İstiare, bir söz sanatıdır ve bir kavramı, başka bir kavram üzerinden, benzerlik ilişkisi kurarak anlatmaktır. Temel olarak iki tür istiare bulunur: açık istiare ve kapalı istiare.
Açık İstiare (Teşbih-i Beliğ): Benzetilen (müsteârün bih) öğesi söylenir, benzetme yönü ve kendisine benzetilen (müsteârün minh) öğesi söylenmez.

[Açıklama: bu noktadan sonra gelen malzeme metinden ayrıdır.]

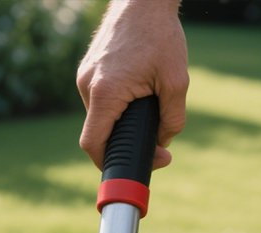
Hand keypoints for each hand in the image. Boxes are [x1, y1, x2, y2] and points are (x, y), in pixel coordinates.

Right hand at [77, 0, 188, 170]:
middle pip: (98, 133)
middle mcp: (88, 85)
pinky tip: (137, 95)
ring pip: (99, 117)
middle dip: (124, 143)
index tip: (128, 169)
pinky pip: (98, 100)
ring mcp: (84, 76)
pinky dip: (117, 107)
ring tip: (147, 108)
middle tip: (156, 143)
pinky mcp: (87, 68)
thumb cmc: (160, 35)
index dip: (107, 164)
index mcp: (105, 92)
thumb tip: (163, 144)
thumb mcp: (176, 81)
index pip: (93, 144)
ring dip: (121, 123)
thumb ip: (172, 120)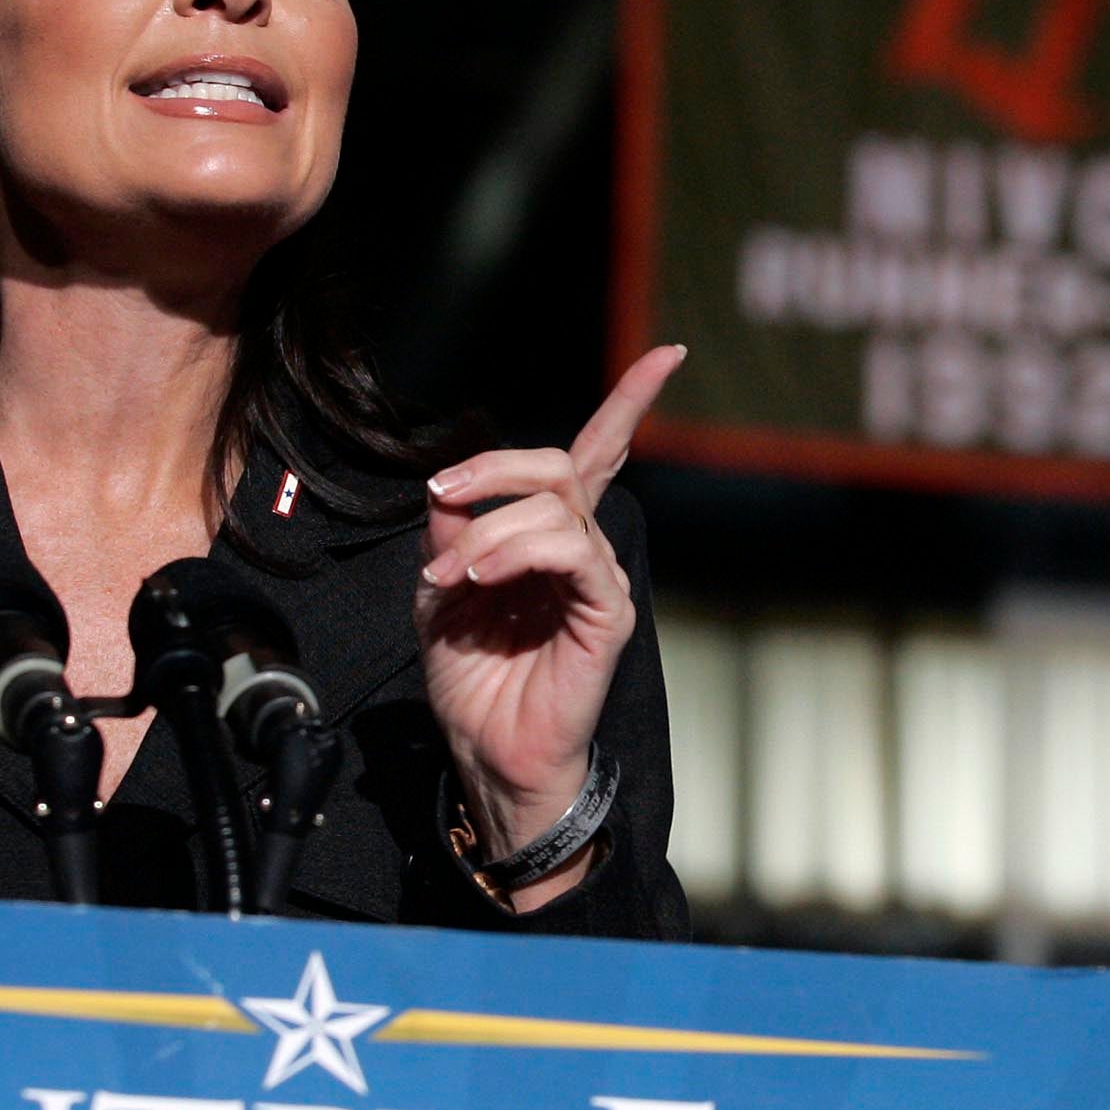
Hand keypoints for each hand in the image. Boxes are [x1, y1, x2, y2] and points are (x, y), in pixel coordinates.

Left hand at [414, 345, 684, 905]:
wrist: (489, 755)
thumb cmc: (474, 683)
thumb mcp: (439, 594)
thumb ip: (450, 538)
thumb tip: (450, 495)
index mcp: (551, 538)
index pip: (596, 455)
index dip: (631, 403)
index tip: (669, 355)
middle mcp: (584, 551)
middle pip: (558, 465)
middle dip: (492, 466)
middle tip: (443, 497)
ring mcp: (599, 579)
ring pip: (558, 505)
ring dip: (489, 528)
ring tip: (455, 574)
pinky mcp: (607, 612)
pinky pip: (573, 551)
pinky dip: (516, 551)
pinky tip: (481, 578)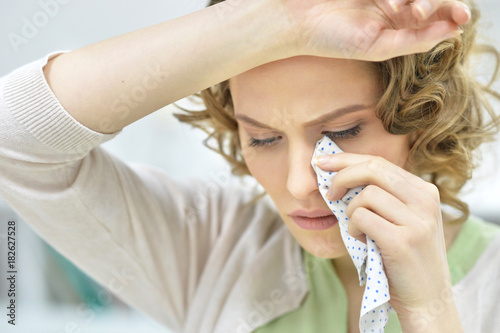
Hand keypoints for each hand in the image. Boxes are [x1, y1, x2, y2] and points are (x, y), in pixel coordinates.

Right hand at [278, 0, 470, 60]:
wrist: (298, 19)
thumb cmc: (332, 39)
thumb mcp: (378, 47)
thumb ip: (414, 41)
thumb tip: (451, 32)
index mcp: (398, 27)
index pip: (435, 17)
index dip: (453, 13)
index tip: (460, 15)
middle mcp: (393, 6)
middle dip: (432, 2)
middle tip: (414, 10)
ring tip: (398, 5)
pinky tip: (390, 1)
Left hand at [316, 153, 461, 330]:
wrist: (426, 298)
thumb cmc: (404, 257)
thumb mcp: (402, 219)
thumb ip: (382, 196)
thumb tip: (338, 174)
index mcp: (425, 191)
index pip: (379, 162)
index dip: (346, 159)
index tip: (322, 161)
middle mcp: (425, 200)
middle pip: (372, 169)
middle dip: (342, 176)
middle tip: (328, 193)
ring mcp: (416, 221)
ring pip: (365, 196)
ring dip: (350, 213)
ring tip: (358, 231)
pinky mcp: (403, 241)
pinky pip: (361, 218)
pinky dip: (353, 229)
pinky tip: (362, 241)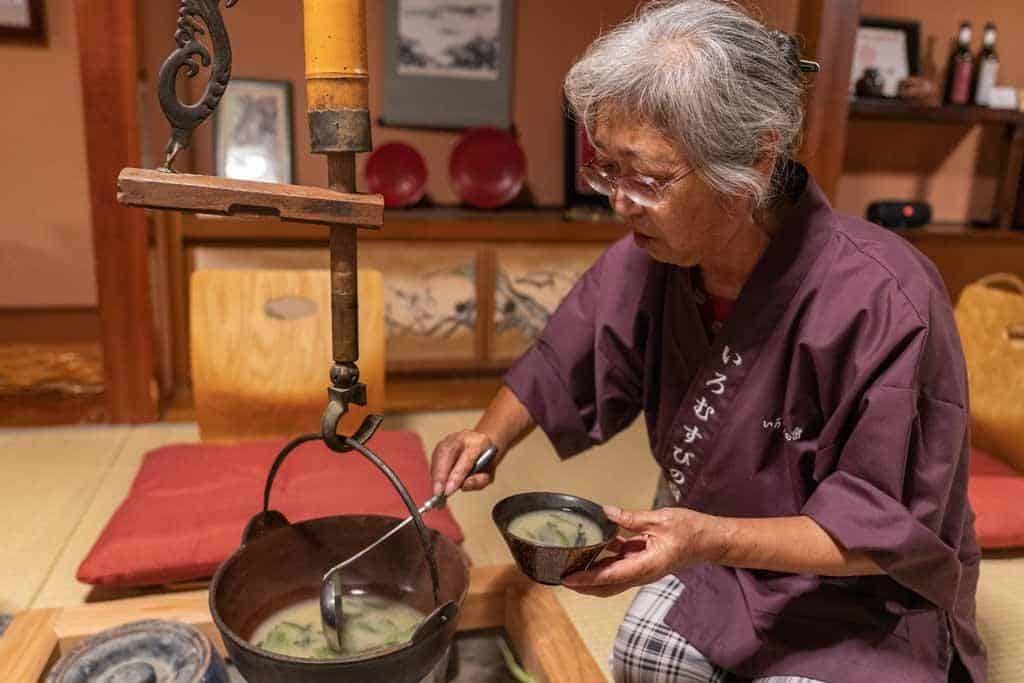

Kapalı İstiare (Meknuz İstiare): Sadece kendisine benzetilen (müsteârün minh) öğesi söylenir, benzetilen (müsteârün bih) öğesi söylenmez.
İstiare Çeşitleri (Diğer Sınıflandırmalar):
Temsili İstiare: Bir olayın veya durumun başka bir olay veya durum üzerinden anlatılmasıdır. Genellikle uzun metinlerde ve alegorik anlatımlarda görülür.
*Örnek: Bir devletin yükselişi ve çöküşünü anlatmak için bir ağacın büyümesi ve kuruması benzetmesi kullanılması.
Personifikasyon (Kişileştirme/Teşhis): İnsan dışı varlıklara insan özellikleri atfedilerek yapılan istiare türüdür. Kapalı istiarenin özel bir halidir.
*Örnek: "Deniz hırçınlaşıyor." (Denizin hırçınlaşması, insana ait bir özellik denize atfedilmiştir.)
İntak (Konuşturma): İnsan dışı varlıkların konuşturulmasıdır. Aynı zamanda teşhis sanatıyla da iç içedir.
*Örnek: "Ağaçlar fısıldıyordu."
İstiare, anlatımı zenginleştiren, derinlik katan ve okuyucunun hayal gücünü harekete geçiren önemli bir edebi sanattır.